[Collected data entries]
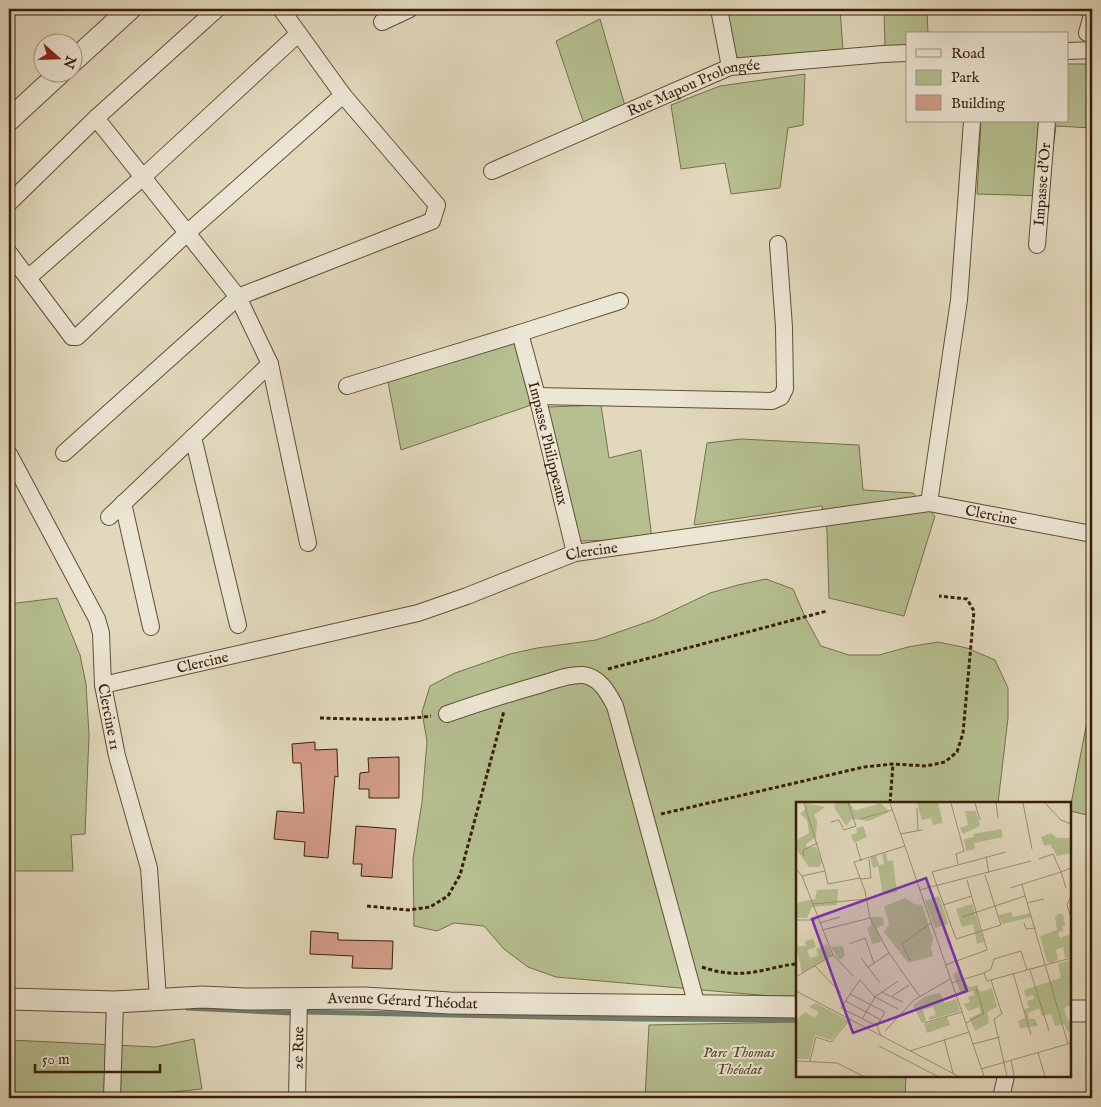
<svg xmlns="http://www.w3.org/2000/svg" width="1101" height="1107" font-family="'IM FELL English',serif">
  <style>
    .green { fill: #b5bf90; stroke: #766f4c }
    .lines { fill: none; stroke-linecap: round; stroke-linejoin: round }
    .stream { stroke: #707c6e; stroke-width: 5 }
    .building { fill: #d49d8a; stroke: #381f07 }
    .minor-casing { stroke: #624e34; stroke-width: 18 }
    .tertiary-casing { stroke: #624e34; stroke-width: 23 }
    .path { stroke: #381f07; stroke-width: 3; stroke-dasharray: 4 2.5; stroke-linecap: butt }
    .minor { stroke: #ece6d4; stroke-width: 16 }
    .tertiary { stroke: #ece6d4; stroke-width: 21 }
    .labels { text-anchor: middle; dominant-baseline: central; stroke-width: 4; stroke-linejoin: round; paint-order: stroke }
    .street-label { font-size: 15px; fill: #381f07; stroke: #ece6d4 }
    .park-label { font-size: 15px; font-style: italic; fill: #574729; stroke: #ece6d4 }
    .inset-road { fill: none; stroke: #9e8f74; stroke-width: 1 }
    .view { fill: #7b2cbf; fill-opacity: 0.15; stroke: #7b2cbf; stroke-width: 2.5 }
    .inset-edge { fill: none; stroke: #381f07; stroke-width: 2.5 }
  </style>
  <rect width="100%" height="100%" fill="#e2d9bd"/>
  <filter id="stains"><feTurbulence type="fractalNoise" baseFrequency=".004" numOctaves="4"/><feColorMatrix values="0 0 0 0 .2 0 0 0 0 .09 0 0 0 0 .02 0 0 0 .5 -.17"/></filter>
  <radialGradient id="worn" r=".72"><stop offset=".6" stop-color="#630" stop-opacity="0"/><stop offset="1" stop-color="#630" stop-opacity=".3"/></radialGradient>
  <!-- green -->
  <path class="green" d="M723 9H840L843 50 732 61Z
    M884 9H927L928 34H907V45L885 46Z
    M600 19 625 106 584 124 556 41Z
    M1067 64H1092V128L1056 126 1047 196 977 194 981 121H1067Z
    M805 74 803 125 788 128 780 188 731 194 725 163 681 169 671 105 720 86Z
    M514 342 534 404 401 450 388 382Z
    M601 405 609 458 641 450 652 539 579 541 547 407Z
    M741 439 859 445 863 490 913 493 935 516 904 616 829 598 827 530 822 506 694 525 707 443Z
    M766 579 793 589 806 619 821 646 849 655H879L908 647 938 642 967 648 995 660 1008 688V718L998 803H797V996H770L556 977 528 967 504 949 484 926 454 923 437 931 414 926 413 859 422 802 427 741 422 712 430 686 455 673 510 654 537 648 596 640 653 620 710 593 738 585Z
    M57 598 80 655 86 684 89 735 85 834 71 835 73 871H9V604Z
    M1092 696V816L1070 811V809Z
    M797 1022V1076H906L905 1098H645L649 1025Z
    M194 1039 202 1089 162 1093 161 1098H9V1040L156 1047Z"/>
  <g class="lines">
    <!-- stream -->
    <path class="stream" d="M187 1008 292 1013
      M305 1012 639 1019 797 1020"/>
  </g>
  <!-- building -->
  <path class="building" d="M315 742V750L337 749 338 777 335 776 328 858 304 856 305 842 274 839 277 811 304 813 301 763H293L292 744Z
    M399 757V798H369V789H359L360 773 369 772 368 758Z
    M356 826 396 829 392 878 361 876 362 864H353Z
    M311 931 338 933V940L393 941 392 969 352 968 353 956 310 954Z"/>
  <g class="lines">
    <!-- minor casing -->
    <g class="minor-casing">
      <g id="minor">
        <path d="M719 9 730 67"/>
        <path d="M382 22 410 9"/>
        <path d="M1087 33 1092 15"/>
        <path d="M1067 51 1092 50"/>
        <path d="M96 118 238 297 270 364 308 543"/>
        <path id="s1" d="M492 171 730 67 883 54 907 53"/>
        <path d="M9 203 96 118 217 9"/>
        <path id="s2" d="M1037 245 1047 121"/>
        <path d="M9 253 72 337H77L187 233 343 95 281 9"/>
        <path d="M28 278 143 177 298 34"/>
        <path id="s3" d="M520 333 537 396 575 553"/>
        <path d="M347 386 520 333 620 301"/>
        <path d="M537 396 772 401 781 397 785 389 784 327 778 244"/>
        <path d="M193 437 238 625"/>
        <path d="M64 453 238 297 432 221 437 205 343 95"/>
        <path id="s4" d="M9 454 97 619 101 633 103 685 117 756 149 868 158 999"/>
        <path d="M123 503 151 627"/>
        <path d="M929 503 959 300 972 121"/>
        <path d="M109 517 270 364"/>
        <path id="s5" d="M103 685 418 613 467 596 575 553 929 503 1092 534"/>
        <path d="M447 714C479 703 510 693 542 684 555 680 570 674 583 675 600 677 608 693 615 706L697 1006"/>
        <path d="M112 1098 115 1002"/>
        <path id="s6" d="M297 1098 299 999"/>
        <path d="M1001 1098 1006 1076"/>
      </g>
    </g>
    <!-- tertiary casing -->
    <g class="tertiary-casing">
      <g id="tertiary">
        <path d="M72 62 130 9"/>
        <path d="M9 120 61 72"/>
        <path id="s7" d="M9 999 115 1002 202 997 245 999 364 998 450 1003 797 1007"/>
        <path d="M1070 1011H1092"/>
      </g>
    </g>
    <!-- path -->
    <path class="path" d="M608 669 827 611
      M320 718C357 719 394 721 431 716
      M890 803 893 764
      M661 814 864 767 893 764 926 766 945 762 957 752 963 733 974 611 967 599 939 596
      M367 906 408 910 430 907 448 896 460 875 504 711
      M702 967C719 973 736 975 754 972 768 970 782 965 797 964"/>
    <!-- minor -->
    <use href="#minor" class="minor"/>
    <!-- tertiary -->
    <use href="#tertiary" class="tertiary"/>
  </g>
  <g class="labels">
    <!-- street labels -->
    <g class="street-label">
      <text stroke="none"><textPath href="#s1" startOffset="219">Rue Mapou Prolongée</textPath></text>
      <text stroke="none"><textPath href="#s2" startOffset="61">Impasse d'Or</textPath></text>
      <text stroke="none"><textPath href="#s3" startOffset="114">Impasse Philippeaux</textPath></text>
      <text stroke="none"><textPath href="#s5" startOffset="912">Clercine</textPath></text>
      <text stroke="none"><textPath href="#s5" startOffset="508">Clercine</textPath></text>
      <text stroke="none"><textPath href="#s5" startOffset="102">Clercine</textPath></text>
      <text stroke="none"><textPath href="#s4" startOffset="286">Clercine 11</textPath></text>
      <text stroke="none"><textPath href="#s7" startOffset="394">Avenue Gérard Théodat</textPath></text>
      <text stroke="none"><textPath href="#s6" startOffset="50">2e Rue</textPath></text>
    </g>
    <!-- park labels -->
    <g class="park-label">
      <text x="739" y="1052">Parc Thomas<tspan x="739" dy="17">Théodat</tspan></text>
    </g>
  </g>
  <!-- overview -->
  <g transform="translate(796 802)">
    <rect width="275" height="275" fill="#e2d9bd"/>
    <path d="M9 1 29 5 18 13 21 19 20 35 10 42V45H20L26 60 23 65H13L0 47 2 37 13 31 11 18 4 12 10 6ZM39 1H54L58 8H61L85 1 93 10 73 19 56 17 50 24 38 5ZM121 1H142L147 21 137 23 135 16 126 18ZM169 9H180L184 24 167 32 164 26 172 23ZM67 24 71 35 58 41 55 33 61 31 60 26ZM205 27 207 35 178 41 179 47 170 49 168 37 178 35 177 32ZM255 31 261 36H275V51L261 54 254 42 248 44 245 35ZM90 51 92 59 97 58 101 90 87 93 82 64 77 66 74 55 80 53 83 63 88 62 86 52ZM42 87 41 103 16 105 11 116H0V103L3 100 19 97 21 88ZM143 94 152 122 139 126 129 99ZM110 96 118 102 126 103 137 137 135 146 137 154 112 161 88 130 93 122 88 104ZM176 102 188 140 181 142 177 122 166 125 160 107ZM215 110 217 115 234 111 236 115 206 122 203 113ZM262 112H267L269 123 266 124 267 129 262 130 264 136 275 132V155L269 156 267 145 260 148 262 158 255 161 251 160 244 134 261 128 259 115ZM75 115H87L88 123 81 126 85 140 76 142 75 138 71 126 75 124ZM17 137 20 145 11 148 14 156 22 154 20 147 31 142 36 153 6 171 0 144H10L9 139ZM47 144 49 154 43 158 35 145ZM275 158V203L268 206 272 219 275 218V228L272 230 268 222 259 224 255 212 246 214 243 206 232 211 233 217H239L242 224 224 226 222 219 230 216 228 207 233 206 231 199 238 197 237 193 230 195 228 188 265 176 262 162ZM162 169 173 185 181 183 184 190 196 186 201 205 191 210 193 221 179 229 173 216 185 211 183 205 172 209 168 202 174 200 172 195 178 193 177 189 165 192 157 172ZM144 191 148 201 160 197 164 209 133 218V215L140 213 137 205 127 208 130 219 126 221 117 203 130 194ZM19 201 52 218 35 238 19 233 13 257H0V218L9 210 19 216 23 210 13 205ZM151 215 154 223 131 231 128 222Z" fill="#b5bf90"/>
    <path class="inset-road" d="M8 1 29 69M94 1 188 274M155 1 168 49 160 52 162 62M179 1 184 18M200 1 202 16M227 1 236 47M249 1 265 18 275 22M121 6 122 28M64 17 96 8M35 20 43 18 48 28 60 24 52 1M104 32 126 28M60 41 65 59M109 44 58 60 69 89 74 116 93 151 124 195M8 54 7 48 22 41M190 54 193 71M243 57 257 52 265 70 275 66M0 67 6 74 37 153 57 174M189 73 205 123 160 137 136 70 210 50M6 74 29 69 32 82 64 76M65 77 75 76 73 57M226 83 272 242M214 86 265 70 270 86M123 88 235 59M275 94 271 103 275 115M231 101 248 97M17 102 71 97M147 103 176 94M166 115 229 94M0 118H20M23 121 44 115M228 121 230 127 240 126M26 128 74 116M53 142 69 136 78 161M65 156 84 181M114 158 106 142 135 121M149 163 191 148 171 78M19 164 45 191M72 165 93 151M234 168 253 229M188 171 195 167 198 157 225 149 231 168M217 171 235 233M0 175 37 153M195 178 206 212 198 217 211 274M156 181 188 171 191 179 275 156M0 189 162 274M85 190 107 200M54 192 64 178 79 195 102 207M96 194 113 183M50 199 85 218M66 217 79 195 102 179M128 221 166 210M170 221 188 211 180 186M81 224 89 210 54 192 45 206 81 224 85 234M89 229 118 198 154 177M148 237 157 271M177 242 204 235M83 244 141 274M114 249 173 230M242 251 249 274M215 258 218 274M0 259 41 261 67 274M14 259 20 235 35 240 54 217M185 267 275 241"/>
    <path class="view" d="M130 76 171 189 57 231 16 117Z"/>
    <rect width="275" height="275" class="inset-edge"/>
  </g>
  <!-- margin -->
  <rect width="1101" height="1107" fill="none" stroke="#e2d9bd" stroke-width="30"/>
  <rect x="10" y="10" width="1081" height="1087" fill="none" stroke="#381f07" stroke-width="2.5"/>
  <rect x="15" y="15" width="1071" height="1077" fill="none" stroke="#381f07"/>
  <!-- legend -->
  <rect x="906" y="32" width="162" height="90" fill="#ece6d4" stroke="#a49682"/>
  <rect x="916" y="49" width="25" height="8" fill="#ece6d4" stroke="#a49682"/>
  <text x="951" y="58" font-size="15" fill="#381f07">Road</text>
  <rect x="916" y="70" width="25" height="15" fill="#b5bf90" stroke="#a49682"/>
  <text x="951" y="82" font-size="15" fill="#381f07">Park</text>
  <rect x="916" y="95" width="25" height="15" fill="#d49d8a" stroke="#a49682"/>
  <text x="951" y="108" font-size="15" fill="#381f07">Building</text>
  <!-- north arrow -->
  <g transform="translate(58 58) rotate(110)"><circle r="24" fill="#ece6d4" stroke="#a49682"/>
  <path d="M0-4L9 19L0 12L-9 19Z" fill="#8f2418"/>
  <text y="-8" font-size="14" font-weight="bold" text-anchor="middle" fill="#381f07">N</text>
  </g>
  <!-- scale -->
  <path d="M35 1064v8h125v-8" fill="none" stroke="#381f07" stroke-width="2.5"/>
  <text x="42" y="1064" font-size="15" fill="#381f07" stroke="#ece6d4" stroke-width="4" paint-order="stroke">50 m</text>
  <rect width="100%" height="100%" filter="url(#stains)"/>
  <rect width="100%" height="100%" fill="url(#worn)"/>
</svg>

:: What the task requires ::
Your task is to retype the entries verbatim, starting with the line that holds "none; stroke-linecap: round;" and stopping after the line that holds "#624e34; stroke-width: 18".

:: Response ::
    .lines { fill: none; stroke-linecap: round; stroke-linejoin: round }
    .stream { stroke: #707c6e; stroke-width: 5 }
    .building { fill: #d49d8a; stroke: #381f07 }
    .minor-casing { stroke: #624e34; stroke-width: 18 }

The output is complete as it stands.